Mas, de qualquer jeito, eles entregam a soberania brasileira, porque eles se submetem a todas as exigências do neoliberalismo tardio. Esse sistema, que já está em crise no mundo, já que cria uma brutal desigualdade, que destrói as políticas sociais e a redução imensa da miséria e da pobreza que nós fizemos.
Pois bem, isso só ocorre porque a Operação Lava Jato constrói a narrativa da corrupção, que é estratégica para destruir não só o PT, mas destrói os outros partidos, de direita, de centro. Tanto é que surge o neofascismo do Bolsonaro. Então, o fenômeno do neofascismo é típico desse processo.
O outro processo é a ditadura militar. Eu não quero fazer juízo de valor, acho que os dois são péssimos, mas, nesse caso, do neofascismo você ainda tem espaços democráticos. Há de se perceber isso. O que não significa que o povo brasileiro possa sofrer muito mais sobre o governo de uma forma de extrema direita, como é o do Bolsonaro, que é contra tudo.
É contra todos os aspectos culturais da vida que se coloca de joelhos perante os Estados Unidos, que faz com que o país perca toda a autoestima que conquistou nos últimos anos nos governos do PT.
Então, é uma situação de descalabro econômico, social, político e cultural. Não tem área que não tenha essas feridas. Porque, por exemplo, o governo [Ernesto] Geisel não foi um governo entreguista, foi um governo que autorizou a morte, que é absolutamente sem palavras que não sejam aqueles adjetivos que a gente tem de usar. É um terror de Estado, é um absurdo a morte de adversários como forma de luta política. Que é o caso da autorização de morte dos presos na época do governo Geisel. Mas o governo Geisel tem um mérito, porque defendeu a economia brasileira. E esse mérito vai ser reconhecimento dele, porque não entregou o país. Não negociou a soberania do país.
A gente está num ano eleitoral. As eleições municipais já dão sinais de um cenário para 2022 também. A senhora foi candidata ao Senado em 2018, em uma eleição marcada pela ascensão do bolsonarismo. A senhora tem planos de se candidatar em algum momento?

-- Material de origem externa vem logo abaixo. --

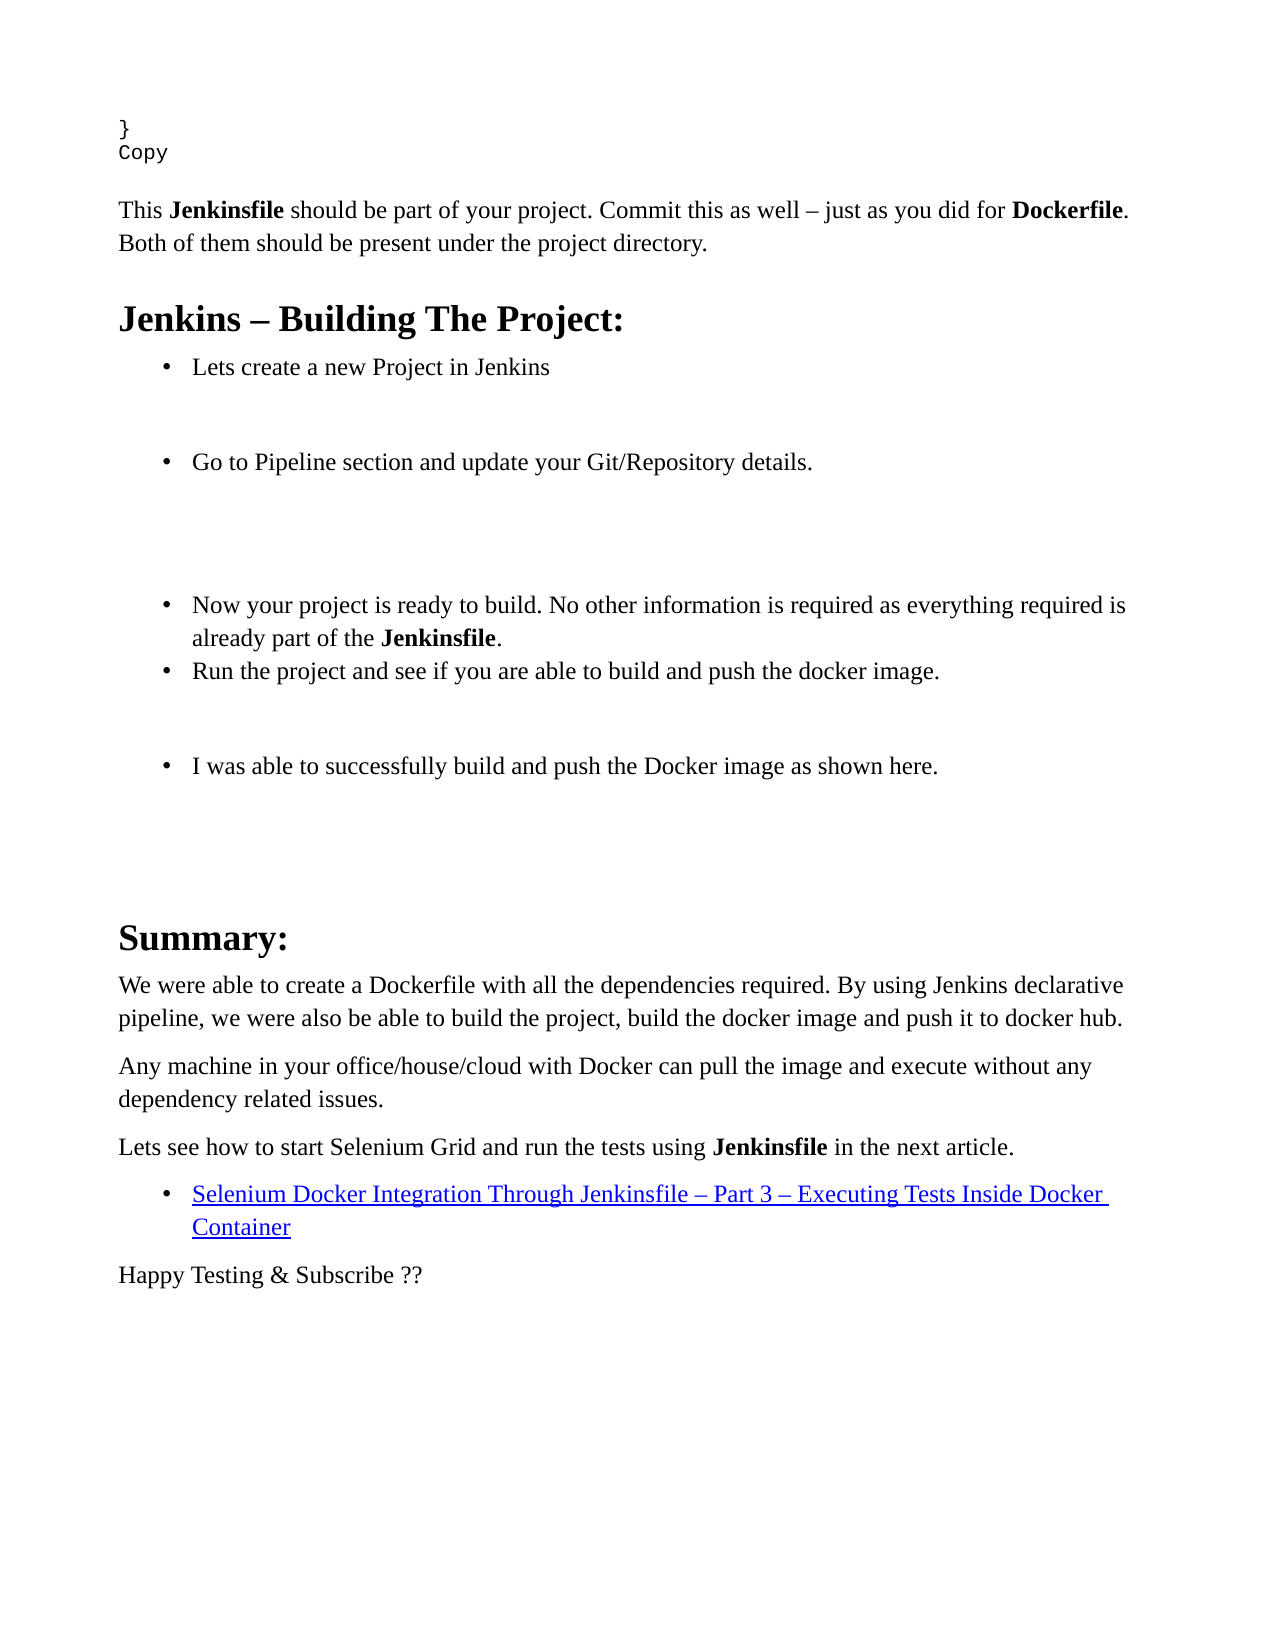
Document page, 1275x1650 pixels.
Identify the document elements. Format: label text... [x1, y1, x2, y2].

text We were able to create a Dockerfile with all the dependencies required. By using Jenkins declarative pipeline, we were also be able to build the project, build the docker image and push it to docker hub. [118, 971, 1157, 1032]
list Run the project and see if you are able to build and push the docker image. [162, 656, 1157, 685]
list Selenium Docker Integration Through Jenkinsfile – Part 3 – Executing Tests Inside Docker Container [162, 1179, 1157, 1241]
text } [118, 118, 1157, 142]
list Now your project is ready to build. No other information is required as everything required is already part of the Jenkinsfile. [162, 590, 1157, 652]
text Any machine in your office/house/cloud with Docker can pull the image and execute without any dependency related issues. [118, 1051, 1157, 1113]
subtitle Summary: [118, 915, 1157, 958]
text This Jenkinsfile should be part of your project. Commit this as well – just as you did for Dockerfile. Both of them should be present under the project directory. [118, 195, 1157, 257]
text Happy Testing & Subscribe ?? [118, 1260, 1157, 1289]
subtitle Jenkins – Building The Project: [118, 296, 1157, 339]
list I was able to successfully build and push the Docker image as shown here. [162, 751, 1157, 780]
text Lets see how to start Selenium Grid and run the tests using Jenkinsfile in the next article. [118, 1132, 1157, 1161]
text Copy [118, 142, 1157, 165]
list Go to Pipeline section and update your Git/Repository details. [162, 447, 1157, 476]
list Lets create a new Project in Jenkins [162, 352, 1157, 381]
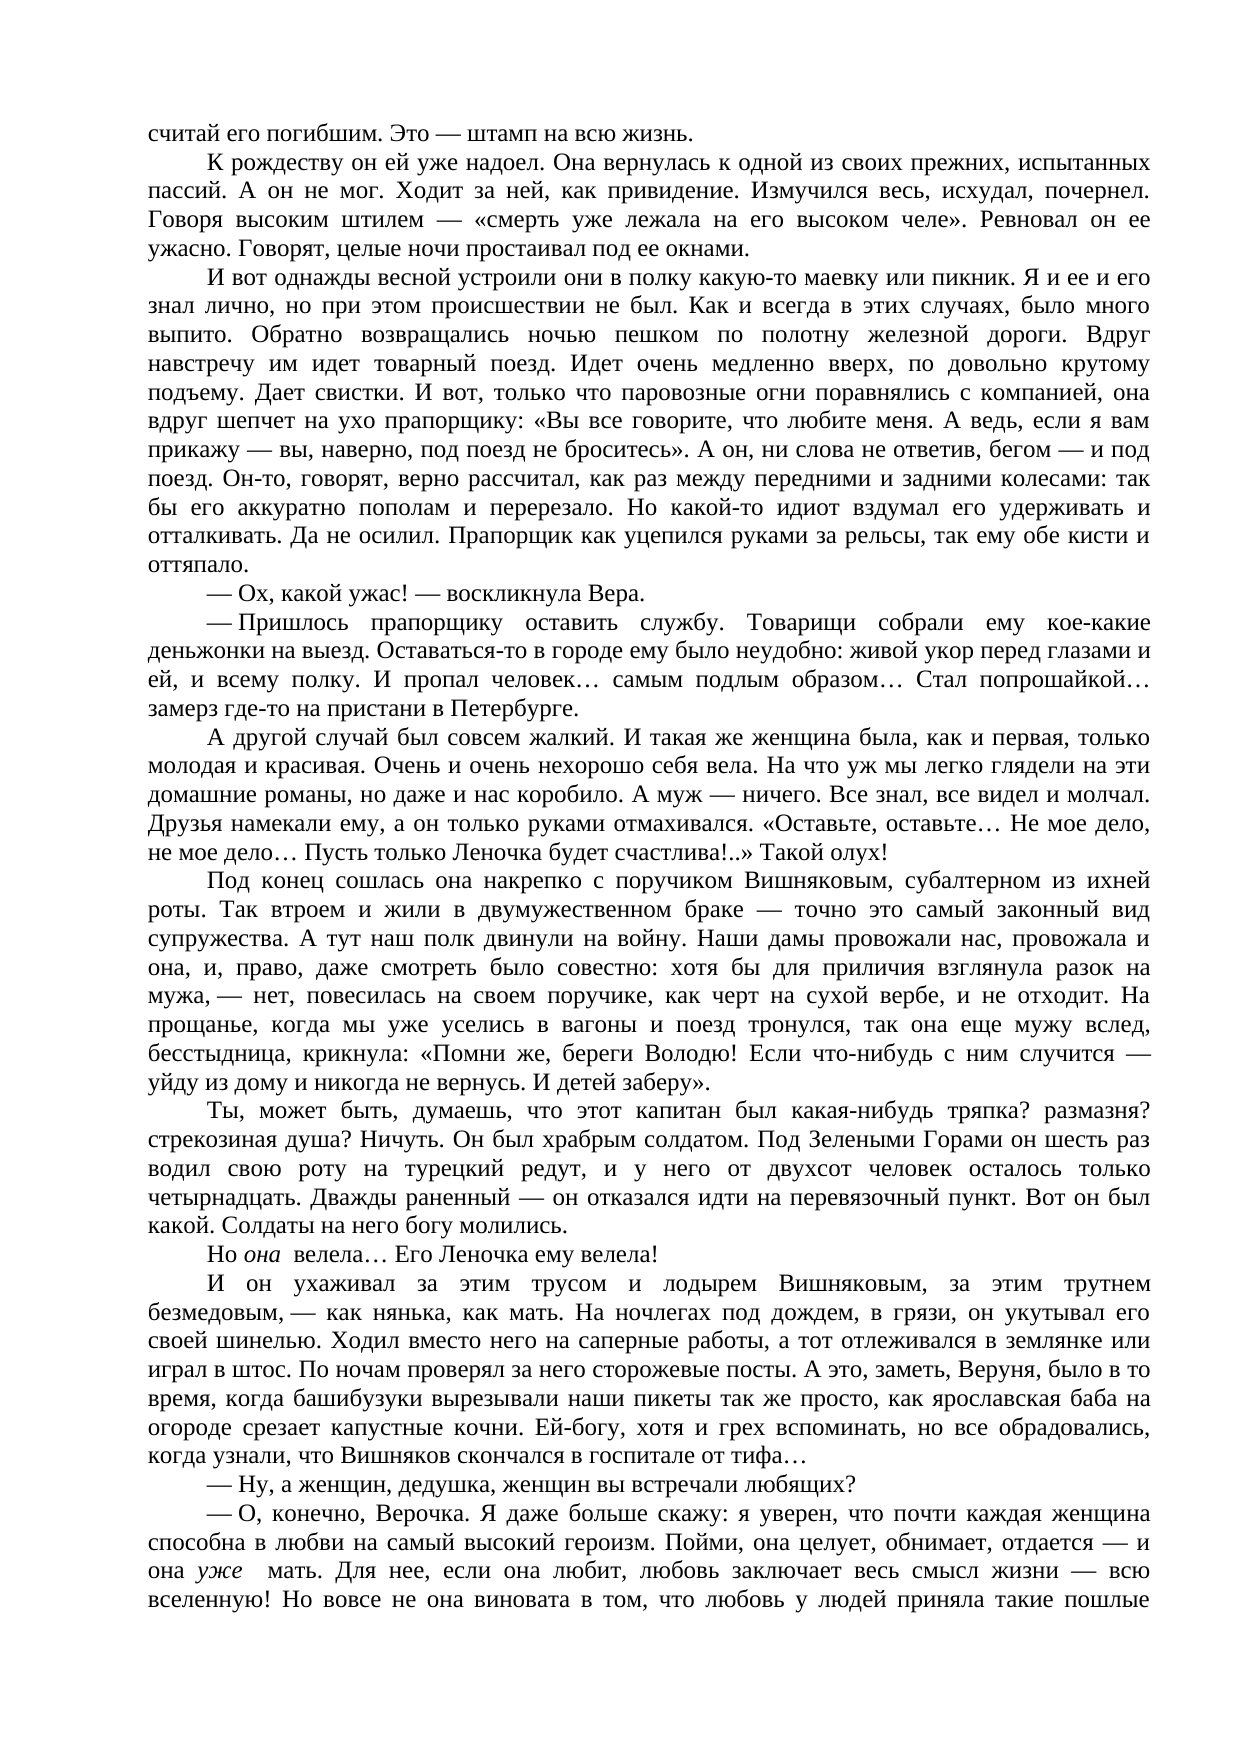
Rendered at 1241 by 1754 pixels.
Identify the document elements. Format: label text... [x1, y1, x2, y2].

Não, não tenho nenhum. Não tenho mais planos eleitorais. Eu tenho planos políticos. O que não significa planos eleitorais.
Em relação às eleições, tomando como lição o cenário de 2018, o que a senhora aponta como a postura do que deveria ser a esquerda brasileira numa próxima disputa eleitoral.
A esquerda brasileira e os progressistas brasileiros tinham de se unir. Eu acho que é nisso que todos acreditam. Eu acho interessantíssimas as propostas sobre que é necessário ir ao centro. Só que, quem fala que é necessário ir ao centro, ou seja, que as políticas de consenso que levem a uma desradicalização, que possibilitem uma despolarização, partem do princípio de que é um centro, um centro político.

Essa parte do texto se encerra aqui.